__Exercise instructions__
Take the data below and copy exactly the lines starting at the one with "the scene) (mm)." and finishing at the one with "20 226 1.03", both included.

(Saved entries)
--- --- ---

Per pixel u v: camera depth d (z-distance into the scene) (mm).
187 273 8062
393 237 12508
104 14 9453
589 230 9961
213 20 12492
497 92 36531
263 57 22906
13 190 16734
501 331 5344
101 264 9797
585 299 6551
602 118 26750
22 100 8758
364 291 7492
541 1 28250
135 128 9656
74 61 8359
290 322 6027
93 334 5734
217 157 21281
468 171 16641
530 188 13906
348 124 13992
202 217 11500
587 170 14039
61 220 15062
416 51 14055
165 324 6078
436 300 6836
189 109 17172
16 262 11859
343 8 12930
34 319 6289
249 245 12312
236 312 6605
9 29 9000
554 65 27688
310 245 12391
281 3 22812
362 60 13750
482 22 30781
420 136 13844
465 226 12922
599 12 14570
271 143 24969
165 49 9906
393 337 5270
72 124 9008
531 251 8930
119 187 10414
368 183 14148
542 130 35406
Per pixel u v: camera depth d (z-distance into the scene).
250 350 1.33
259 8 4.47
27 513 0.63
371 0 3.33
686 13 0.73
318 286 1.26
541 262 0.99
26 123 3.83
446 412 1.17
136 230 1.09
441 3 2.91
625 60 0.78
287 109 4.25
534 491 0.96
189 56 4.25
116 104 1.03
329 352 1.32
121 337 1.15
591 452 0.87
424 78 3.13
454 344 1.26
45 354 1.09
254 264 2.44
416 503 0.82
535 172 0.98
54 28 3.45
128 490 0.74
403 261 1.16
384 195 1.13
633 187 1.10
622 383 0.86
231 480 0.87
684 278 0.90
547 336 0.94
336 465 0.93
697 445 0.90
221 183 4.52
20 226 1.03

--- --- ---

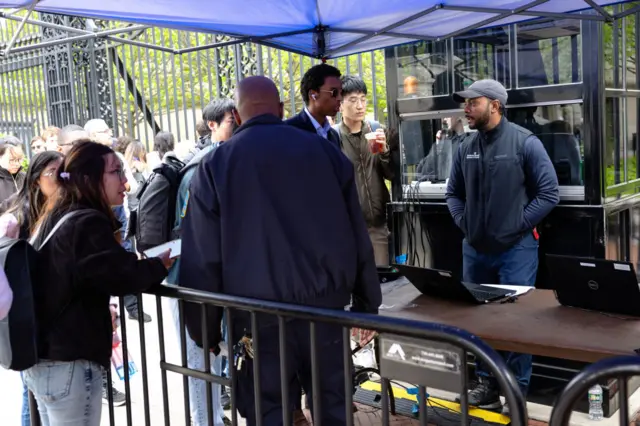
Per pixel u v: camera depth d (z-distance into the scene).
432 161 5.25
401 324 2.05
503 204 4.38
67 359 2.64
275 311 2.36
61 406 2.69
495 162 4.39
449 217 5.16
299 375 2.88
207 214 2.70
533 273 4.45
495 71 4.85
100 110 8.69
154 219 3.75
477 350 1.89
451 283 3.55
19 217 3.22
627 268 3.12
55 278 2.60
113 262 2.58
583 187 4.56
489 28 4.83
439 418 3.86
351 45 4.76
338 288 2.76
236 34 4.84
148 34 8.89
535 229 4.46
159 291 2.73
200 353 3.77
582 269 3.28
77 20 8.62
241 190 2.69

--- --- ---

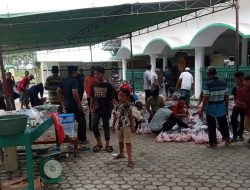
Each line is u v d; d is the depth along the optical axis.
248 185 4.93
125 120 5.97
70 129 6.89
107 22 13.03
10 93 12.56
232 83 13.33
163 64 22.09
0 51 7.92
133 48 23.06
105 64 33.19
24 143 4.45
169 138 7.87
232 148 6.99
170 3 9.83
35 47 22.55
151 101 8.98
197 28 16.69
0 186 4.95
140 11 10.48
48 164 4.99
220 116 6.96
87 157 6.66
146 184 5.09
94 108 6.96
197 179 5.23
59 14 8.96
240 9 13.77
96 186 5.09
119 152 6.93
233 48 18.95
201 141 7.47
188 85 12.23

--- --- ---

__Completed exercise__
Per pixel u v: camera depth d (z-distance into the scene) (mm).
187 273 8062
393 237 12508
104 14 9453
589 230 9961
213 20 12492
497 92 36531
263 57 22906
13 190 16734
501 331 5344
101 264 9797
585 299 6551
602 118 26750
22 100 8758
364 291 7492
541 1 28250
135 128 9656
74 61 8359
290 322 6027
93 334 5734
217 157 21281
468 171 16641
530 188 13906
348 124 13992
202 217 11500
587 170 14039
61 220 15062
416 51 14055
165 324 6078
436 300 6836
189 109 17172
16 262 11859
343 8 12930
34 319 6289
249 245 12312
236 312 6605
9 29 9000
554 65 27688
310 245 12391
281 3 22812
362 60 13750
482 22 30781
420 136 13844
465 226 12922
599 12 14570
271 143 24969
165 49 9906
393 337 5270
72 124 9008
531 251 8930
119 187 10414
368 183 14148
542 130 35406
Per pixel u v: camera depth d (z-distance into the scene).
250 350 1.33
259 8 4.47
27 513 0.63
371 0 3.33
686 13 0.73
318 286 1.26
541 262 0.99
26 123 3.83
446 412 1.17
136 230 1.09
441 3 2.91
625 60 0.78
287 109 4.25
534 491 0.96
189 56 4.25
116 104 1.03
329 352 1.32
121 337 1.15
591 452 0.87
424 78 3.13
454 344 1.26
45 354 1.09
254 264 2.44
416 503 0.82
535 172 0.98
54 28 3.45
128 490 0.74
403 261 1.16
384 195 1.13
633 187 1.10
622 383 0.86
231 480 0.87
684 278 0.90
547 336 0.94
336 465 0.93
697 445 0.90
221 183 4.52
20 226 1.03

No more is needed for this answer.